I’m no stranger to the push/pull that happens when little ones would prefer dessert for dinner….and who can blame them? That concentrated sweet and/or salt is oh so delightful and, if gone unchecked, can make for a palette that drives poor choices more often than not.
In my opinion, healthy eating is about much more than what, when or how much you put into your mouth – it’s a relationship that can involve growing or choosing, storing, washing, prepping, seasoning and cooking – all this before eating. Let’s look at a few ways to foster a healthy relationship between food and your kids.
Grow your own
This can be as simple as planting one edible plant in a pot and placing it near a window, or joining a community garden if you don’t have any land to use.Little ones love to dig and play – let them have some ownership over an area or plant. Show them how to take care of, and nurture their growing food.
Don’t know what to plant? Ask at your local nursery for the best place to start based on the time of year and growing conditions.
Let them choose at the grocery store
I’m not talking about the candy aisle here, bring them over to the produce section and let them choose any item they want. Bosc pear? Go for it. Mis-shaped orange pepper that everyone else has picked over? Absolutely! Weird prickly thing you never heard of – yep (just do an internet search later).
It doesn’t have to be a bag full – you can buy just one. The point is they will be connected to the choice and might be willing to try it as a snack or at meal time.
Washing and prepping
Kids in the kitchen can be bitter sweet (pardon the pun). On one hand, they can be involved and learning about what it takes to put a meal on the table….on the other hand, it can make accomplishing anything in a timely fashion…well…challenging.
No problem! Help them do one simple task – like washing that piece of produce they chose at the grocery store. You know your child’s abilities and limits; keep it simple and quick if necessary.
The point here is to keep them connected to the path their fresh, whole food choices must take, before consumption.
Decorate a water bottle
Drinking water over juice is a better choice for maintaining a reasonable palette and reducing concentrated sugar consumption.
Give them some ownership – suggest they decorate a water bottle with their favorite stickers.
If you can spare the extra dollars, try a water bottle with a fruit infuser – perhaps that piece of fruit they washed could go in there (it’s still not even close to being a ‘sugary drink’).
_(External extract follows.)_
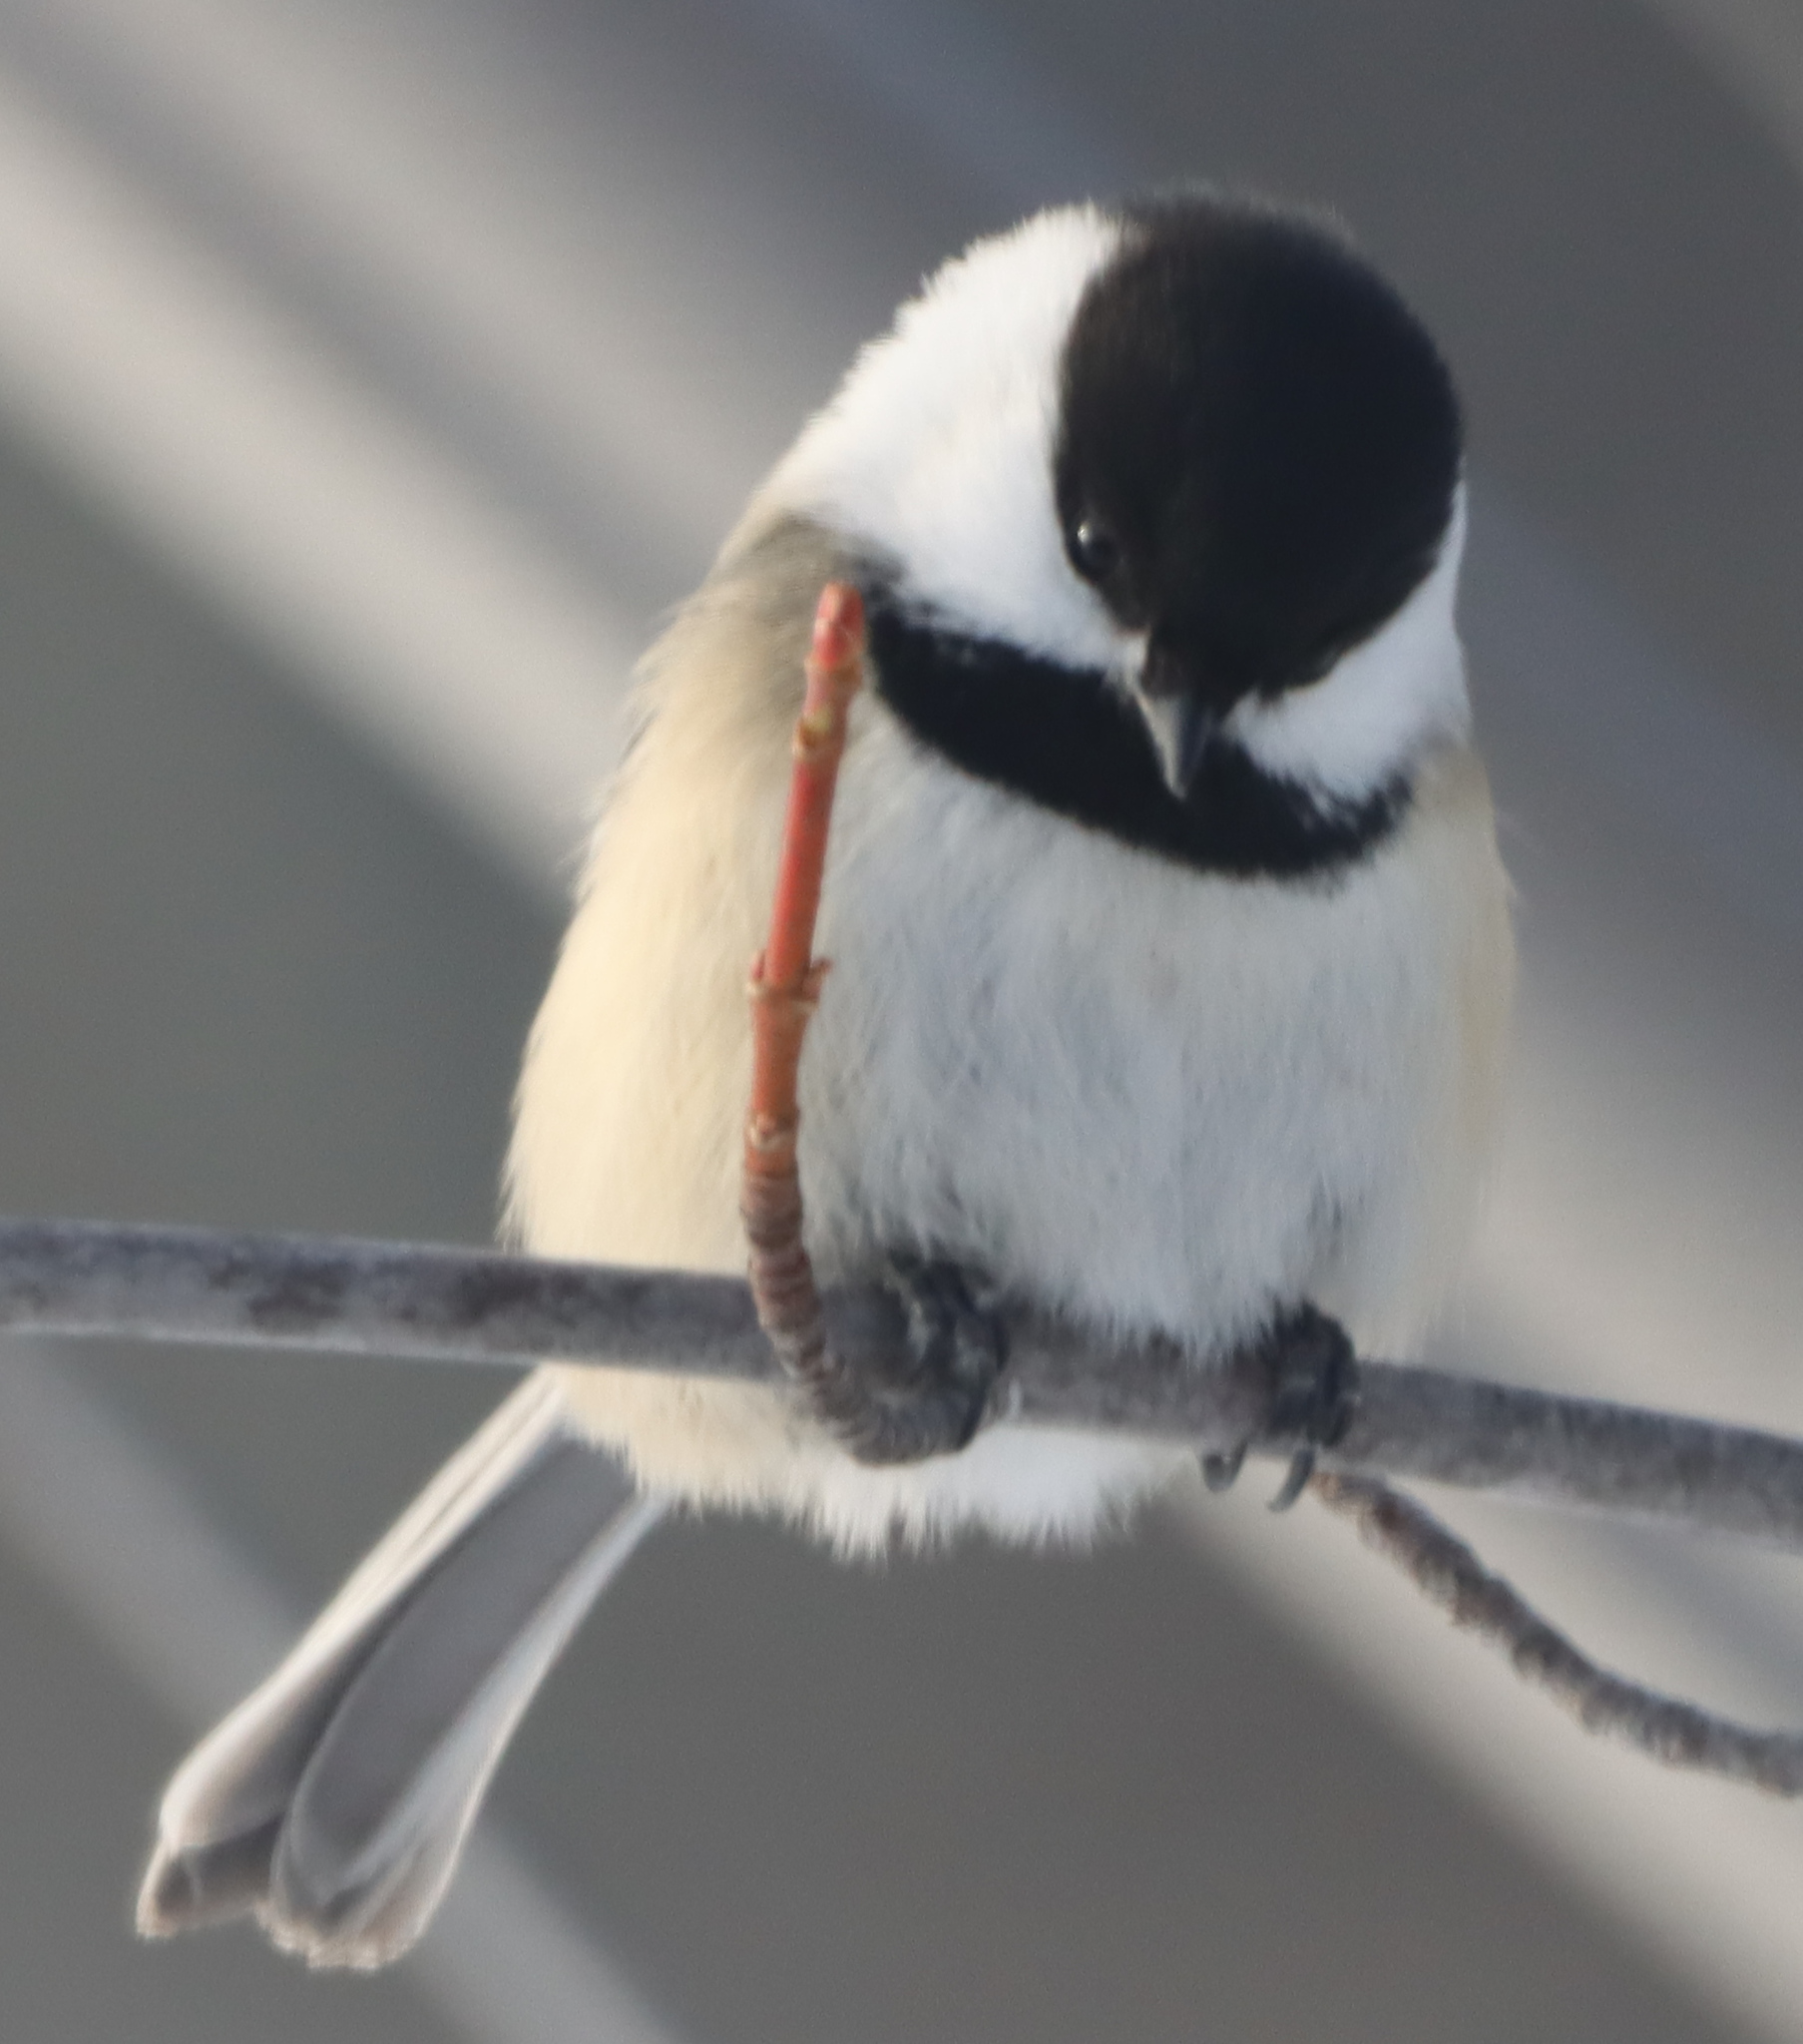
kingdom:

Making it work for you (and them)
Involving the little ones in healthy food-based activities can be cheap or expensive, quick or time consuming, messy or clean. Choose what works for your family in a way that you can sustain so that a routine can be formed. Who knows? You just might learn something new yourself. I know I have.
Jason DaMaren is a registered dietitian at Grand River Hospital. He supports patients in the medicine program who are dealing with chronic illness. Jason’s passionate about helping patients overcome nutrition barriers through their medical journey.